Ah, Christophe Lambert ! Je l’aime ! C’est un mec intelligent et drôle. Ce fut un plaisir de tourner avec lui. Et il a fait toutes ses cascades dans le film. À ce propos, les seules fois où l’on s’est discuté sur le tournage, c’est lorsque je ne voulais pas lui laisser faire la cascade. À la fin du film, lorsque le camion fonce sur lui et qu’il est censé l’enflammer, Christophe voulait vraiment faire la cascade lui-même. On a donc trouvé un compromis. La première prise serait faite par le cascadeur et lui ferait la seconde. Le cascadeur se met en place. Le camion lui fonce dessus, le cascadeur utilise le lance flammes, les flammes rebondissent sur le camion et reviennent sur le cascadeur et lui brûlent ses sourcils. Et là je me tourne vers Christophe et je lui dis : « à ton tour Christophe ! » (Rires) Il me répond : « Ok ». Et il l’a fait sans aucune égratignure.

 

photo, Christophe LambertChristophe Lambert, toujours dans les bon coups

 

Un mot sur Brian Yuzna ?

Je dis toujours qu’avec Brian, on arrive à tirer le « pire » de chacun d’entre nous. Ce qui est génial avec Brian, c’est que la plupart des producteurs vous disent que telle chose n’est pas possible ou telle autre et Brian, lui, au contraire, va vous dire si ce n’est pas possible de réussir à faire quelque chose de plus perturbant, de plus choquant. On a ainsi une sorte de partie de ping pong où le niveau d’horreur n’a de cesse de s’élever à chacune des idées lancées.

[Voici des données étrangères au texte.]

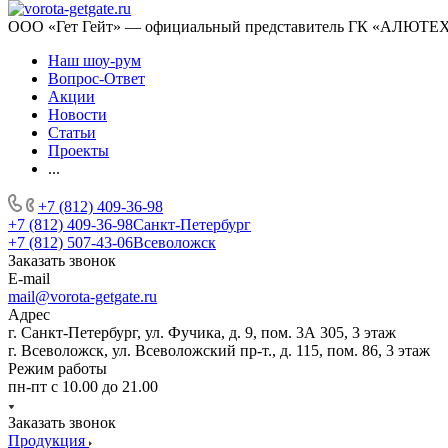
ООО «Гет Гейт» — официальный представитель ГК «АЛЮТЕХ» 
Наш шоу-рум
Вопрос-Ответ
Акции
Новости
Статьи
Проекты
...
+7 (812) 409-36-98
+7 (812) 409-36-98
Санкт-Петербург
+7 (812) 507-43-06
Всеволожск
Заказать звонок
E-mail
mail@vorota-getgate.ru
Адрес
г. Санкт-Петербург, ул. Фучика, д. 9, пом. 3А 305, 3 этаж
г. Всеволожск, ул. Всеволожский пр-т., д. 115, пом. 86, 3 этаж
Режим работы
пн-пт c 10.00 до 21.00
Заказать звонок
Продукция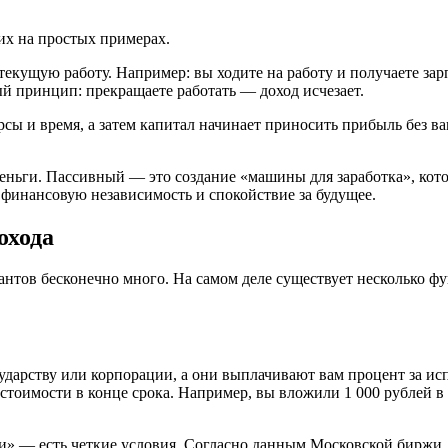
их на простых примерах.
екущую работу. Например: вы ходите на работу и получаете зарпл
ный принцип: прекращаете работать — доход исчезает.
рсы и время, а затем капитал начинает приносить прибыль без в
еньги. Пассивный — это создание «машины для заработка», кот
 финансовую независимость и спокойствие за будущее.
охода
иантов бесконечно много. На самом деле существует несколько 
ударству или корпорации, а они выплачивают вам процент за исп
тоимости в конце срока. Например, вы вложили 1 000 рублей в 
ки» — есть четкие условия. Согласно данным Московской биржи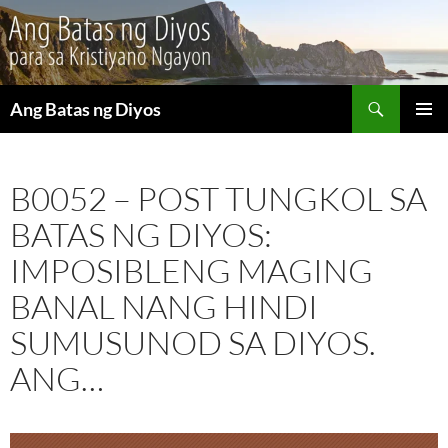
Maghanap
Ang Batas ng Diyos
LUMAKTAW
PANGU
SA
MENU
NILALAMAN
B0052 – POST TUNGKOL SA
BATAS NG DIYOS:
IMPOSIBLENG MAGING
BANAL NANG HINDI
SUMUSUNOD SA DIYOS.
ANG…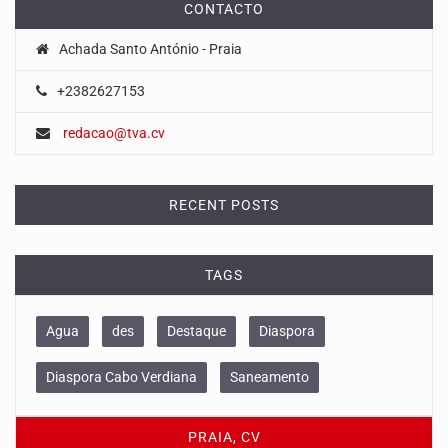
CONTACTO
Achada Santo António - Praia
+2382627153
redacao@tva.cv
RECENT POSTS
TAGS
Agua
des
Destaque
Diaspora
Diaspora Cabo Verdiana
Saneamento
PRAIA, CV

C’est étrange que vous n’ayez pas du tout participé de près ou de loin à Society. On a souvent l’impression du contraire.

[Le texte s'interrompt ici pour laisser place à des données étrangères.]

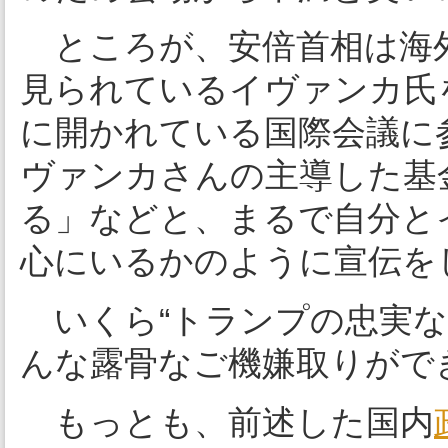
ところが、安倍首相は海
見られているイヴァンカ氏
に開かれている国際会議に
ヴァンカさんの主導した基
る」などと、まるで自分と
心にいるかのように宣伝を
いくら“トランプの忠実な
んな露骨なご機嫌取りがで
もっとも、前述した国内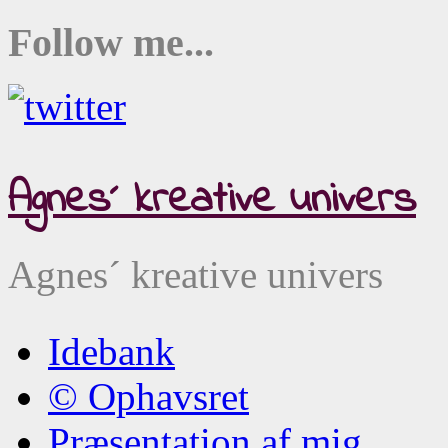
Follow me...
Agnes´ kreative univers
Agnes´ kreative univers
Idebank
© Ophavsret
Præsentation af mig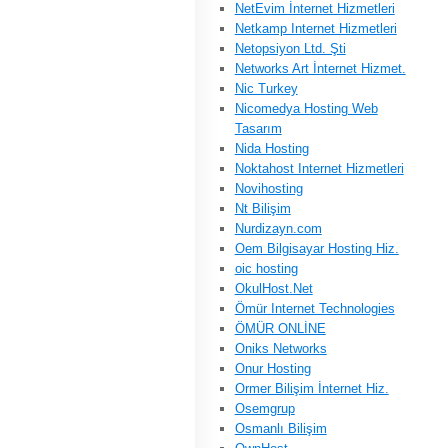
NetEvim İnternet Hizmetleri
Netkamp Internet Hizmetleri
Netopsiyon Ltd. Şti
Networks Art İnternet Hizmet.
Nic Turkey
Nicomedya Hosting Web
Tasarım
Nida Hosting
Noktahost Internet Hizmetleri
Novihosting
Nt Bilişim
Nurdizayn.com
Oem Bilgisayar Hosting Hiz.
oic hosting
OkulHost.Net
Ömür Internet Technologies
ÖMÜR ONLİNE
Oniks Networks
Onur Hosting
Ormer Bilişim İnternet Hiz.
Osemgrup
Osmanlı Bilişim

C’est vrai. Souvent les gens nous confondent. Parfois, j’ai l’impression que nous sommes la même personne. J’aimerai bien que les gens me prennent pour Brian car il est bien plus mince que moi.

 

photo, Mena SuvariStuck, dernier long-métrage de Stuart Gordon

 

À propos de l’anthologie Masters of horror, j’aimerai que vous me donniez selon vous le meilleur film et le plus mauvais film de chacun de vos autres collègues, les autres maîtres de l’horreur.

George Romero
Le meilleur, La Nuit des morts-vivants. Pour le plus mauvais, je n’en vois aucun (Ndlr. : Stuart avouant ne pas avoir vu Bruiser).

Dario Argento
Le meilleur, Le Syndrome de Stendhal. Je n’ai même pas pu voir la fin du film tellement j’avais peur. Le plus mauvais, Le Fantôme de l’Opéra.

John Carpenter
Le meilleur, Halloween. Et pareil que George, je ne vois aucun mauvais film pour John.

Larry Cohen
Le meilleur, Le Monstre est vivant ou Q, the winged serpent. Je préfère même ce dernier. Et pareil, aucun mauvais film selon moi.

Don Coscarelli
Le meilleur, Bubba Ho-tep mais j’aime tous ses films.

Joe Dante
Hurlements est mon film préféré de Joe. Tous ses films sont amusants.

Mick Garris
J’aime bien La nuit déchirée. Par contre, sa version TV de Shining… (rire)

Tobe Hooper
Massacre à la tronçonneuse est la réponse évidente.

John Landis
Le loup-garou de Londres. Pour le pire, c’est celui où je joue dedans, Susan a un plan.

 

Quel est votre top 5 des films d’horreur les plus effrayants que vous ayez vu ?

Psychose serait le premier. Puis Le Syndrome de Stendhal. Puis Audition de Takashi Miike. J’adore Les Innocents de Jack Clayton. Et enfin, Rosemary’s baby.

 

 Propos recueillis par Laurent Pécha.